Extracted data entries:
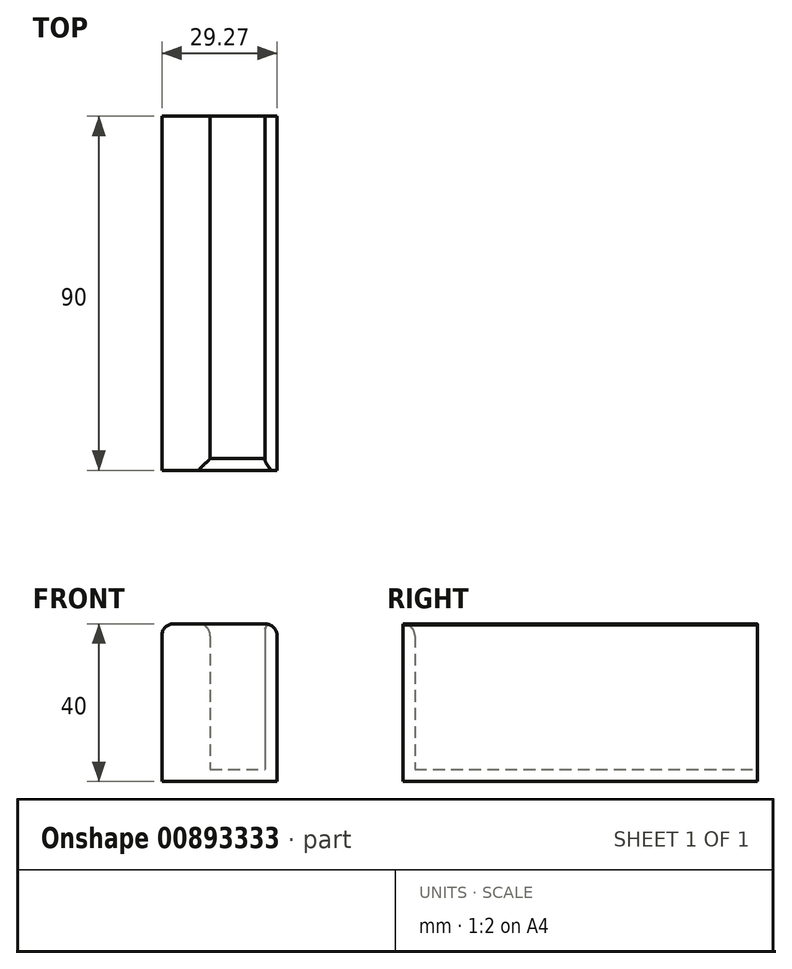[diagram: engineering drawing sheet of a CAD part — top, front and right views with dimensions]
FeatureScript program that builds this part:
annotation { "Feature Type Name" : "Feature", "Feature Type Description" : "" }
export const myFeature = defineFeature(function(context is Context, id is Id, definition is map)
    precondition{}
    {
        {
            var Q0;
            Q0=qCreatedBy(makeId("Top.planeOp"),FACE);
            var sketch = newSketch(context, id + "F0", { "sketchPlane" : qUnion([Q0])});
            skLineSegment(sketch, "E0.bottom", {"start": v(-17.07, 42.49) * mm, "end": v(-29.34, 42.49) * mm});
            skLineSegment(sketch, "E0.top", {"start": v(-17.07, -47.51) * mm, "end": v(-29.34, -47.51) * mm});
            skLineSegment(sketch, "E0.left", {"start": v(-17.07, 42.49) * mm, "end": v(-17.07, -47.51) * mm});
            skLineSegment(sketch, "E0.right", {"start": v(-29.34, 42.49) * mm, "end": v(-29.34, -47.51) * mm});
            skLineSegment(sketch, "E1.bottom", {"start": v(-17.07, -47.51) * mm, "end": v(-3.07, -47.51) * mm});
            skLineSegment(sketch, "E1.top", {"start": v(-17.07, -44.51) * mm, "end": v(-3.07, -44.51) * mm});
            skLineSegment(sketch, "E1.left", {"start": v(-17.07, -47.51) * mm, "end": v(-17.07, -44.51) * mm});
            skLineSegment(sketch, "E1.right", {"start": v(-3.07, -47.51) * mm, "end": v(-3.07, -44.51) * mm});
            skLineSegment(sketch, "E2.bottom", {"start": v(-3.07, -47.51) * mm, "end": v(-3.07, -47.51) * mm});
            skLineSegment(sketch, "E2.top", {"start": v(-3.07, -47.51) * mm, "end": v(-3.07, -47.51) * mm});
            skLineSegment(sketch, "E2.left", {"start": v(-3.07, -47.51) * mm, "end": v(-3.07, -47.51) * mm});
            skLineSegment(sketch, "E2.right", {"start": v(-3.07, -47.51) * mm, "end": v(-3.07, -47.51) * mm});
            skLineSegment(sketch, "E3.bottom", {"start": v(-3.07, -47.51) * mm, "end": v(-0.07, -47.51) * mm});
            skLineSegment(sketch, "E3.top", {"start": v(-3.07, 42.49) * mm, "end": v(-0.07, 42.49) * mm});
            skLineSegment(sketch, "E3.left", {"start": v(-3.07, -47.51) * mm, "end": v(-3.07, 42.49) * mm});
            skLineSegment(sketch, "E3.right", {"start": v(-0.07, -47.51) * mm, "end": v(-0.07, 42.49) * mm});
            skSolve(sketch);
        }
        {
            var Q0;
            Q0 = qSketchRegion(id + "F0", true);
            extrude(context, id + "F1", {"entities" : qUnion([Q0]), "depth" : 37 * mm, "offsetDistance" : 25 * mm});
        }
        {
            var Q0;
            Q0=qCreatedBy(makeId("Top.planeOp"),FACE);
            var sketch = newSketch(context, id + "F2", { "sketchPlane" : qUnion([Q0])});
            skLineSegment(sketch, "E4.0", {"start": v(-29.34, 42.49) * mm, "end": v(-29.34, -47.51) * mm});
            skLineSegment(sketch, "E5.0", {"start": v(-0.07, -47.51) * mm, "end": v(-0.07, 42.49) * mm});
            skLineSegment(sketch, "E6.0", {"start": v(-17.07, -47.51) * mm, "end": v(-29.34, -47.51) * mm});
            skLineSegment(sketch, "E7.0", {"start": v(-17.07, 42.49) * mm, "end": v(-29.34, 42.49) * mm});
            skLineSegment(sketch, "E8.0", {"start": v(-3.07, 42.49) * mm, "end": v(-0.07, 42.49) * mm});
            skLineSegment(sketch, "E9.0", {"start": v(-3.07, -47.51) * mm, "end": v(-0.07, -47.51) * mm});
            skLineSegment(sketch, "E10.bottom", {"start": v(-29.34, -47.51) * mm, "end": v(-0.07, -47.51) * mm});
            skLineSegment(sketch, "E10.top", {"start": v(-29.34, 42.49) * mm, "end": v(-0.07, 42.49) * mm});
            skLineSegment(sketch, "E10.left", {"start": v(-29.34, -47.51) * mm, "end": v(-29.34, 42.49) * mm});
            skSolve(sketch);
        }
        {
            var Q0;
            Q0 = qSketchRegion(id + "F2", true);
            extrude(context, id + "F3", {"entities" : qUnion([Q0]), "operationType" : NewBodyOperationType.ADD, "oppositeDirection" : true, "depth" : 3 * mm, "offsetDistance" : 25 * mm});
        }
        {
            var Q0;
            Q0=makeQuery(id+"F1.opExtrude","CAP_EDGE",EDGE,{"disambiguationData":[OSD([sQuery(id+"F0.wireOp",EDGE,"E3.right")])],"isStart":false});
            fillet(context, id + "F4", {"entities" : qUnion([Q0]), "radius" : 3 * mm, "tangentPropagation" : true, "allowEdgeOverflow" : false});
        }
        {
            var Q0;
            Q0=makeQuery(id+"F1.opExtrude","CAP_EDGE",EDGE,{"disambiguationData":[OSD([sQuery(id+"F0.wireOp",EDGE,"E0.right")])],"isStart":false});
            fillet(context, id + "F5", {"entities" : qUnion([Q0]), "radius" : 3 * mm, "tangentPropagation" : true, "allowEdgeOverflow" : false});
        }
        {
            var Q0;
            Q0=makeQuery(id+"F1.opExtrude","CAP_EDGE",EDGE,{"disambiguationData":[OSD([sQuery(id+"F0.wireOp",EDGE,"E0.left")])],"isStart":false});
            fillet(context, id + "F6", {"entities" : qUnion([Q0]), "radius" : 3 * mm, "tangentPropagation" : true, "allowEdgeOverflow" : false});
        }
        {
            var Q0;
            Q0=makeQuery(id+"F4.opFillet","BLEND_EDGE",EDGE,{"blendedFrom":[makeQuery(id+"F1.opExtrude","CAP_EDGE",EDGE,{"disambiguationData":[OSD([sQuery(id+"F0.wireOp",EDGE,"E3.right")])],"isStart":false}),makeQuery(id+"F1.opExtrude","SWEPT_FACE",FACE,{"disambiguationData":[OSD([sQuery(id+"F0.wireOp",EDGE,"E3.left")])]})],"blendedInto":[makeQuery(id+"F1.opExtrude","SWEPT_FACE",FACE,{"disambiguationData":[OSD([sQuery(id+"F0.wireOp",EDGE,"E3.left")])]})]});
            fillet(context, id + "F7", {"entities" : qUnion([Q0]), "radius" : 1 * mm, "tangentPropagation" : true, "allowEdgeOverflow" : false});
        }
        {
            var Q0;
            Q0=makeQuery(id+"F1.opExtrude","CAP_EDGE",EDGE,{"disambiguationData":[OSD([sQuery(id+"F0.wireOp",EDGE,"E1.top")])],"isStart":false});
            fillet(context, id + "F8", {"entities" : qUnion([Q0]), "radius" : 3 * mm, "tangentPropagation" : true, "allowEdgeOverflow" : false});
        }
    });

Aim of the task → Pull out each line of the data above that contains the string "depth", treating uppercase and lowercase as different, and copy those lines.

Correct output →
            extrude(context, id + "F1", {"entities" : qUnion([Q0]), "depth" : 37 * mm, "offsetDistance" : 25 * mm});
            extrude(context, id + "F3", {"entities" : qUnion([Q0]), "operationType" : NewBodyOperationType.ADD, "oppositeDirection" : true, "depth" : 3 * mm, "offsetDistance" : 25 * mm});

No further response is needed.